[Extracted records]
- Opening Delimiter -

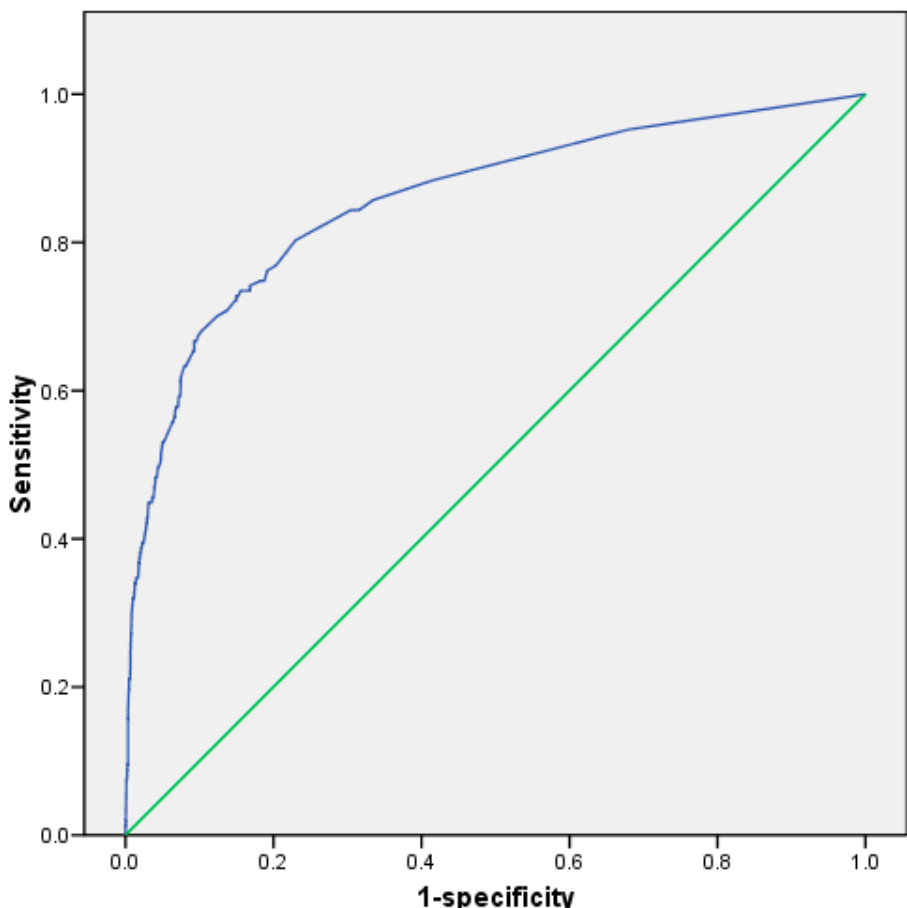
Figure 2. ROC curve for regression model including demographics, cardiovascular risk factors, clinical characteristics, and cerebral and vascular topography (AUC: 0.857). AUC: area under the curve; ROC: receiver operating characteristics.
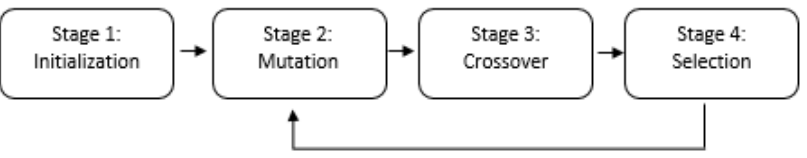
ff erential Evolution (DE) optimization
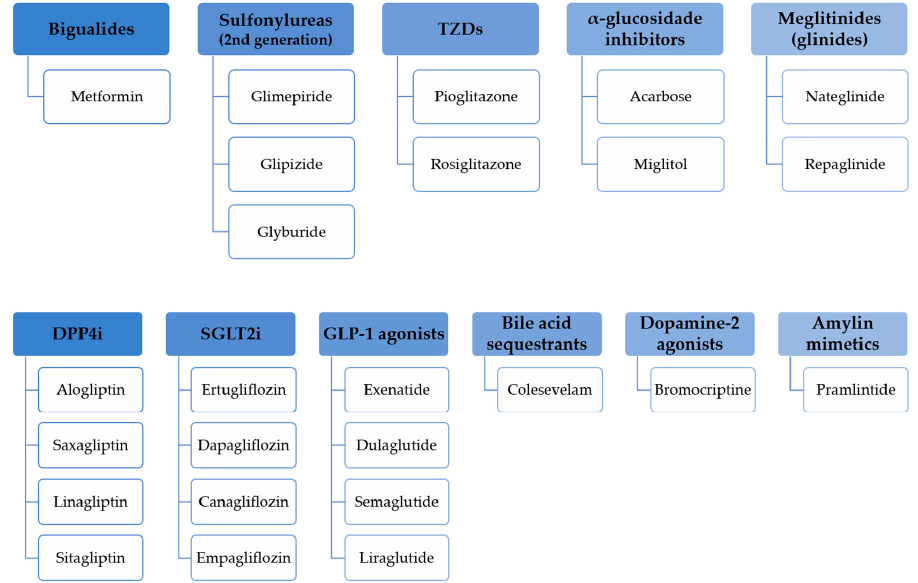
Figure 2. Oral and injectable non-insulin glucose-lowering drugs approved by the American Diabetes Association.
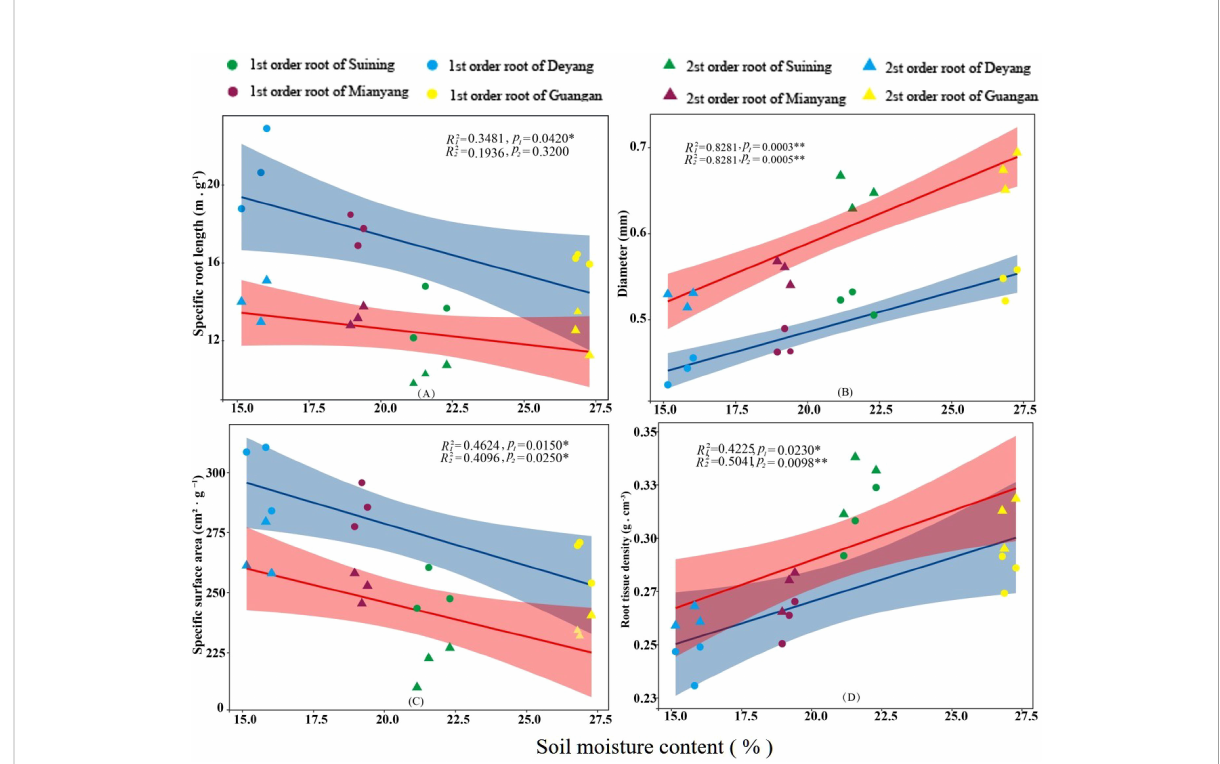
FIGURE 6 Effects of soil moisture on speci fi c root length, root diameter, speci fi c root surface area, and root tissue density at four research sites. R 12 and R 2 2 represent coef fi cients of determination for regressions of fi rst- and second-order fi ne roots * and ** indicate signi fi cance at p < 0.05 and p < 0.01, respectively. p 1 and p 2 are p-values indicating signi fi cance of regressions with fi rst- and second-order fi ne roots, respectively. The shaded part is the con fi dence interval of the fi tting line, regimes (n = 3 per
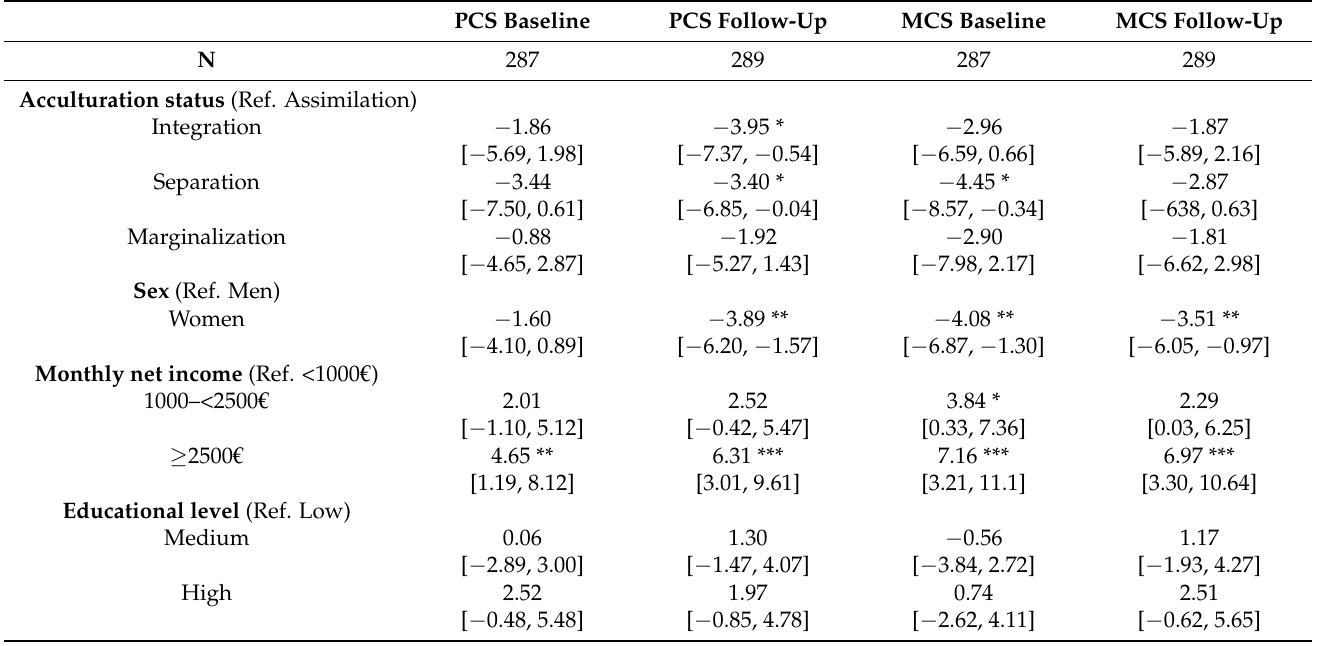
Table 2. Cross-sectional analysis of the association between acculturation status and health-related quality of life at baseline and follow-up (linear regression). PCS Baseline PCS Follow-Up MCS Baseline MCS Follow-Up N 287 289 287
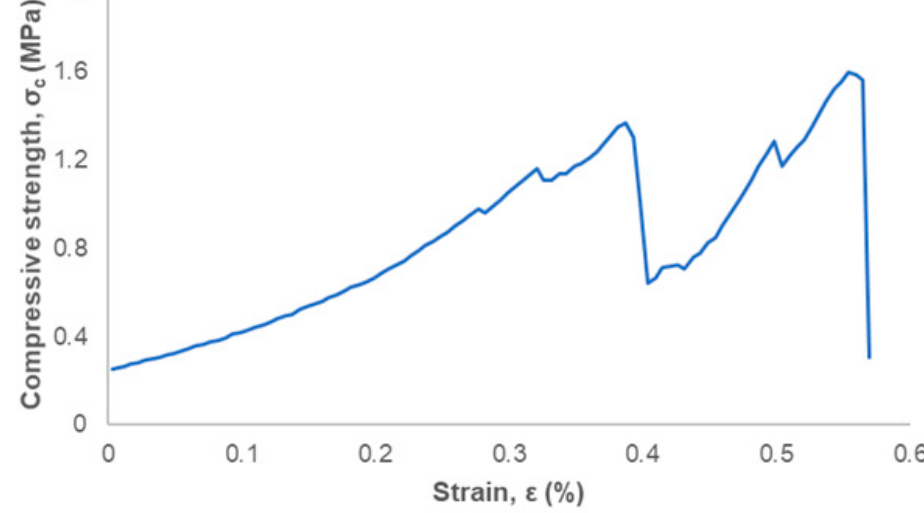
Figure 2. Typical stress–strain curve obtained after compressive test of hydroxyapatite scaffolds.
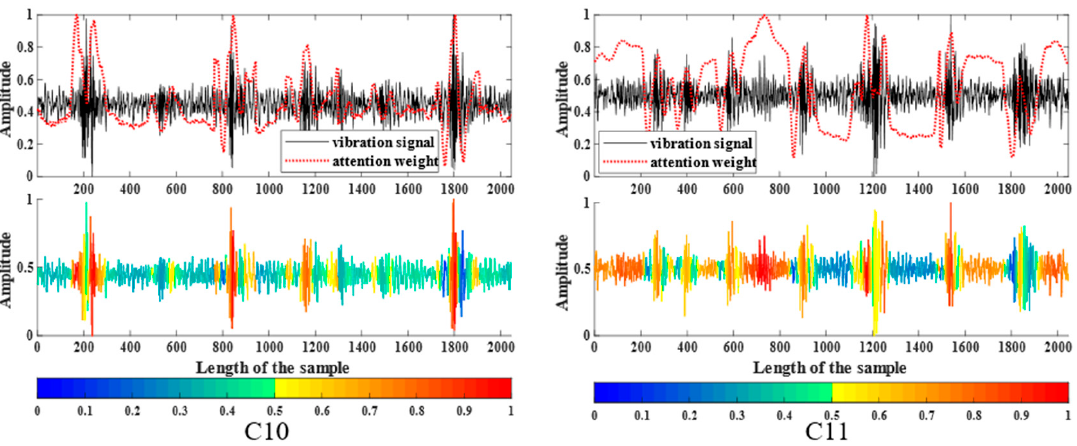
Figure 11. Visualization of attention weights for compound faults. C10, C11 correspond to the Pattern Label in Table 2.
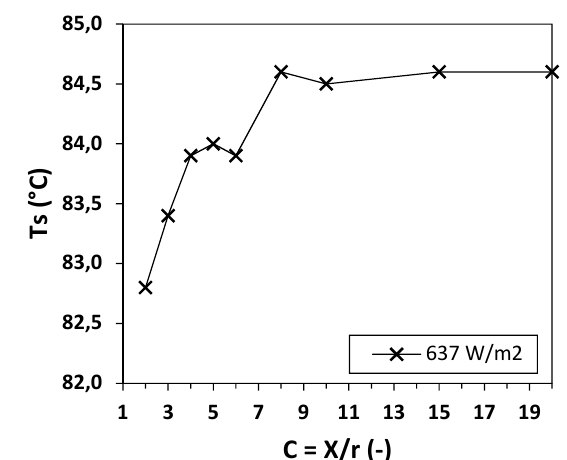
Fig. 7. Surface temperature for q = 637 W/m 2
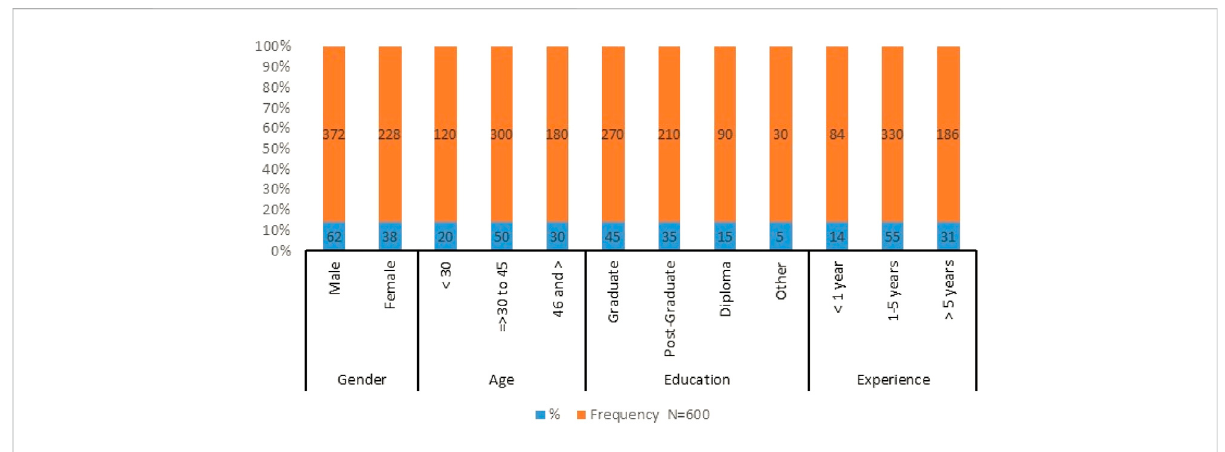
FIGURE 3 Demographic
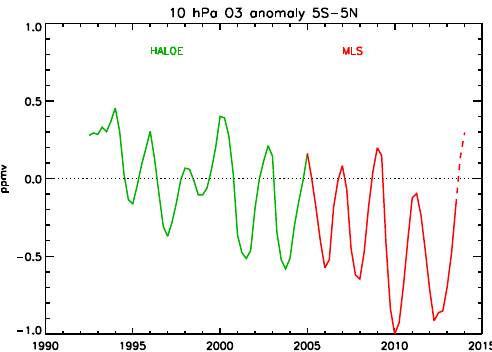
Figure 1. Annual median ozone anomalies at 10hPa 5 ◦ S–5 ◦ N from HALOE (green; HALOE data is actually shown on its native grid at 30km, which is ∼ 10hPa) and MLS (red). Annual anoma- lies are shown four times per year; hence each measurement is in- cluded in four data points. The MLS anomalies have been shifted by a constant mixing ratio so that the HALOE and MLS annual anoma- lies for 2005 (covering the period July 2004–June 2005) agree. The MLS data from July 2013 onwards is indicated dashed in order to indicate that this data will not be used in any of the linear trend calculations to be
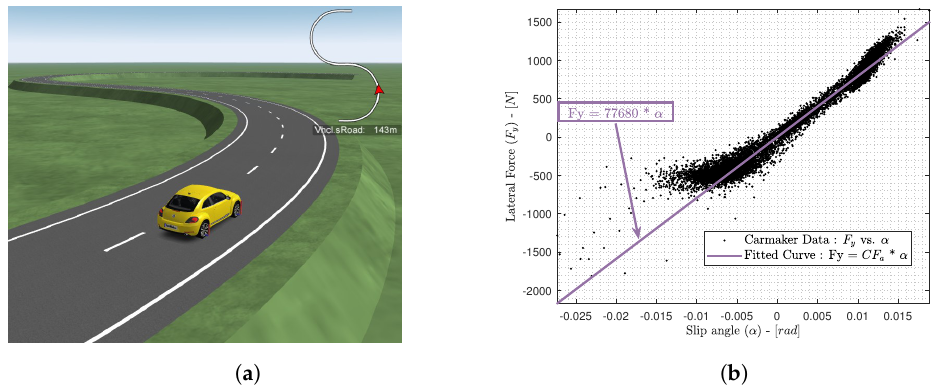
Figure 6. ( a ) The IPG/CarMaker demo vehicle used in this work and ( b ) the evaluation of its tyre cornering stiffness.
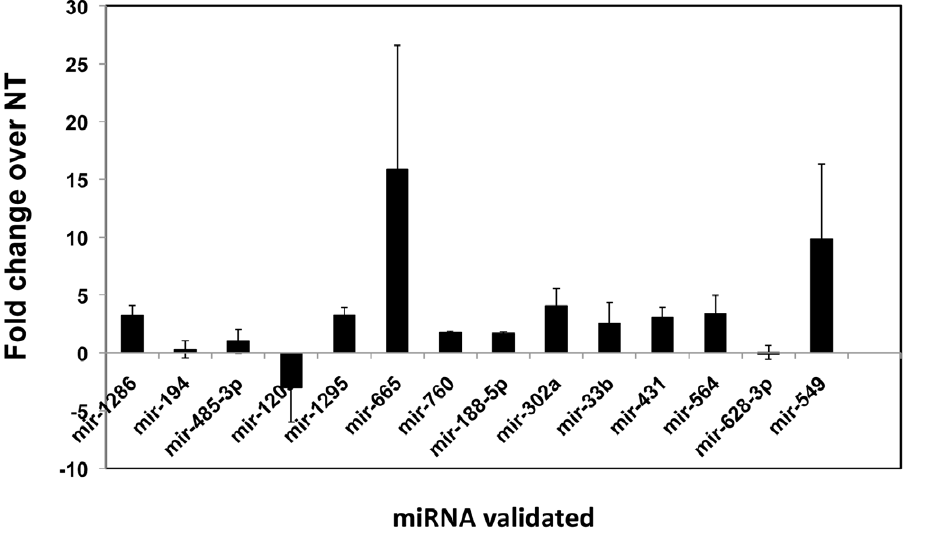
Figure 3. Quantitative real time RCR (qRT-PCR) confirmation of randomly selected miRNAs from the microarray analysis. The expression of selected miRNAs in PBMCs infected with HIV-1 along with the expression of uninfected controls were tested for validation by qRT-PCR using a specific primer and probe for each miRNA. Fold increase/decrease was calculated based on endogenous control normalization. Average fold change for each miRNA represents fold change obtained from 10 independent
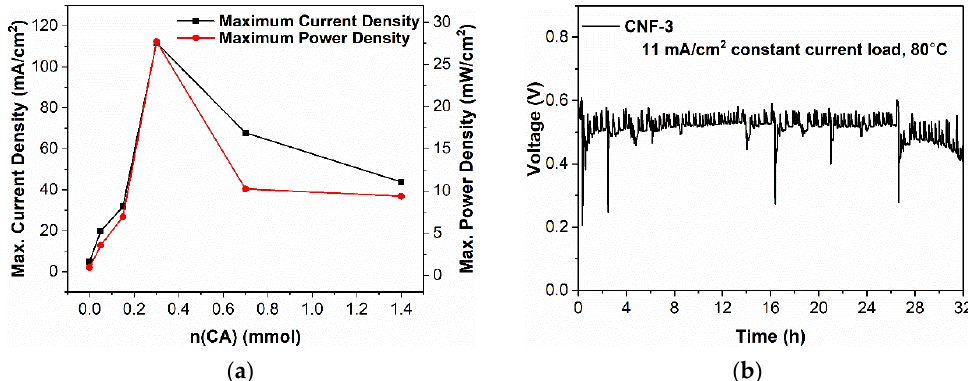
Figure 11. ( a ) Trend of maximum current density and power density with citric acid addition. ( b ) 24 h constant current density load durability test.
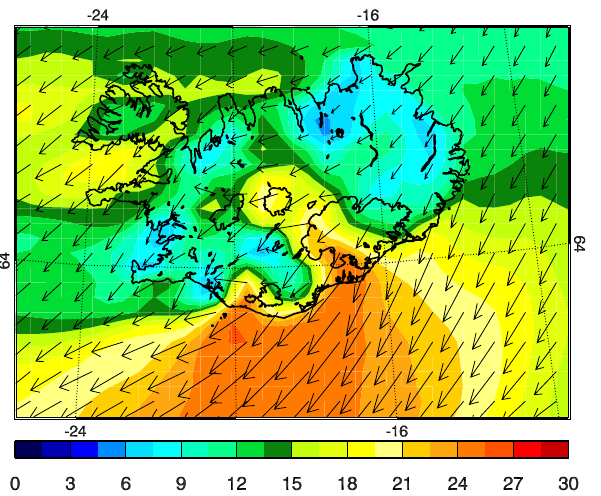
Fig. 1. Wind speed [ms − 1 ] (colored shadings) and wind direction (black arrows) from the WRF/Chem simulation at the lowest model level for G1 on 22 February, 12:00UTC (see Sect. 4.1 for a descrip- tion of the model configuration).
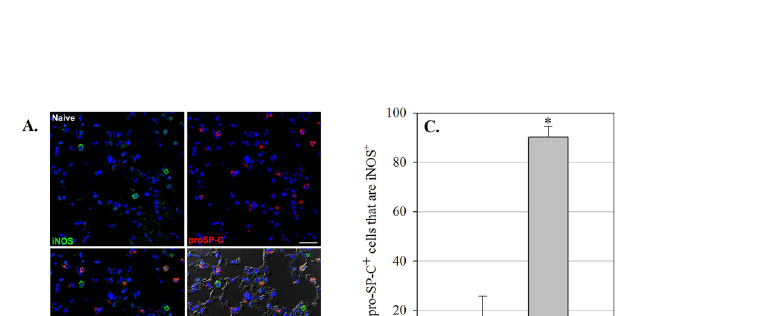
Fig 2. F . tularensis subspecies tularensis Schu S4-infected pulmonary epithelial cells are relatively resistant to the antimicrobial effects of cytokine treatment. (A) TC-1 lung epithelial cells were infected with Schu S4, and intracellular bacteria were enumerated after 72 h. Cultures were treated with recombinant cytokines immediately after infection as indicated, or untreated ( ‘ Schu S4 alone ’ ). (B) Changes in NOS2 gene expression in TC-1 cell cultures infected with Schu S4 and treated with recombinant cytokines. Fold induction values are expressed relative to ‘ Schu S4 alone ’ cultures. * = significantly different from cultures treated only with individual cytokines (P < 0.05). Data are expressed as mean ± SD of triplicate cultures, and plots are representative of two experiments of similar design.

- Closing Delimiter -

### [TASK GOAL]
Every line of the records above that contains the word "each" should be counted, and only the total given.

### [SOLUTION TO THE PROBLEM]
2